Aber auch Oberbürgermeister Schuster trägt ein gerütteltes Maß Verantwortung. Durch seine Abmachung im OB-Wahlkampf 2004 mit dem Grünen-Kandidaten Palmer, bei „erheblichen Mehrkosten“ für die Stadt Stuttgart den Entscheid selbst in die Wege zu leiten, hat er hohe Erwartungen geweckt. Bei vielen Menschen wurde bewusst der Anschein erzeugt, ein Bürgerentscheid über Stuttgart 21 sei grundsätzlich möglich gewesen. Die SPD hatte daran schon immer große Zweifel, weil Stuttgart 21 in erster Linie ein Projekt der Bahn und des Bundes ist.

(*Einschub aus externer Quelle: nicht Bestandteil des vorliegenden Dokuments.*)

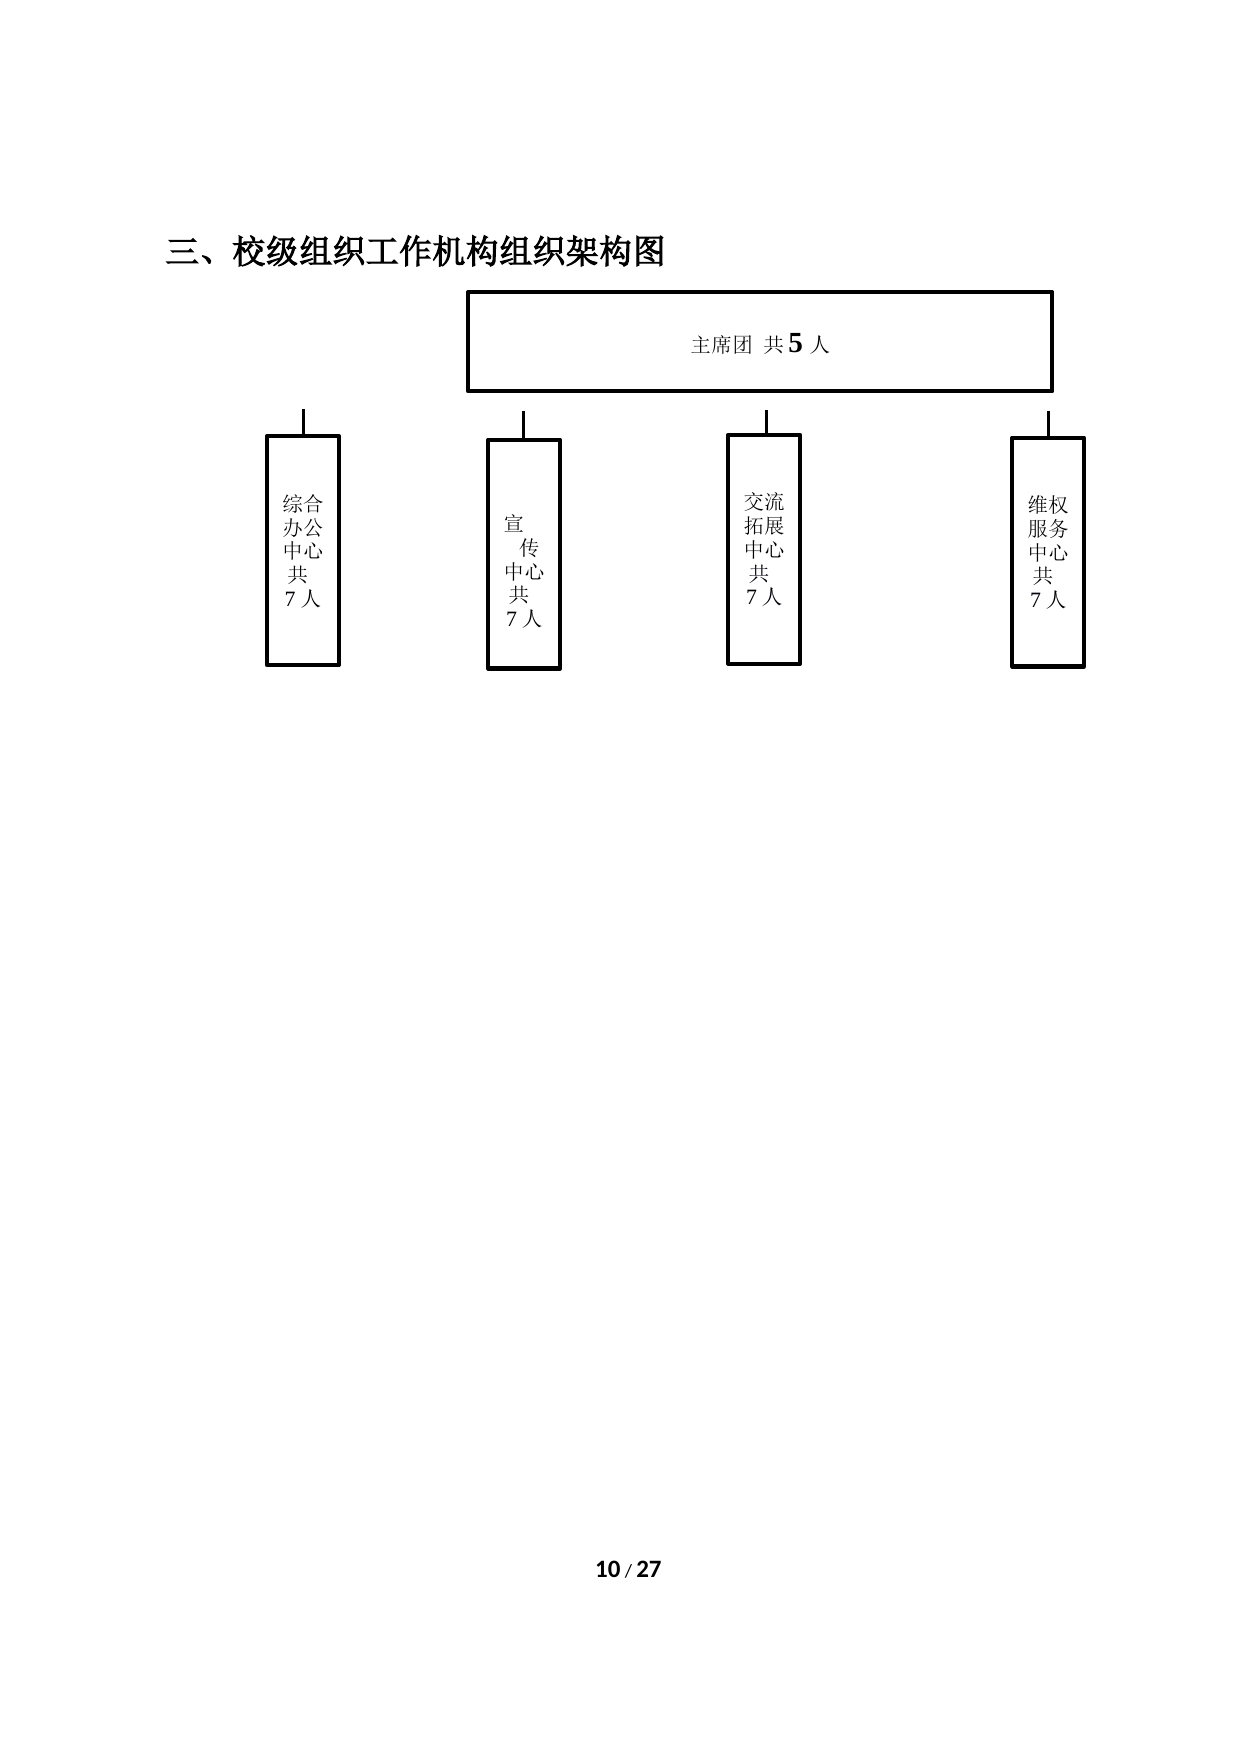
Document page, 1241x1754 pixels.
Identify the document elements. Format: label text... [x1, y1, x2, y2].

text 三、校级组织工作机构组织架构图 [165, 226, 1087, 271]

Oberbürgermeister Schuster erklärt jetzt - erstmals im Interview mit der Stuttgarter Zeitung vom
7. Dezember 2007 -, dass es „[...] auch rechtlich keine Möglichkeit [gibt], aus dem Projekt auszusteigen“. Diese Aussage bedeutet eine grundsätzliche Absage an einen Bürgerentscheid im Zusammenhang mit
Stuttgart 21. Mindestens von Außen betrachtet steht diese Auffassung im Widerspruch zur damaligen Wahlkampfvereinbarung, die aus Gründen der Glaubwürdigkeit eine Erklärung erfordert.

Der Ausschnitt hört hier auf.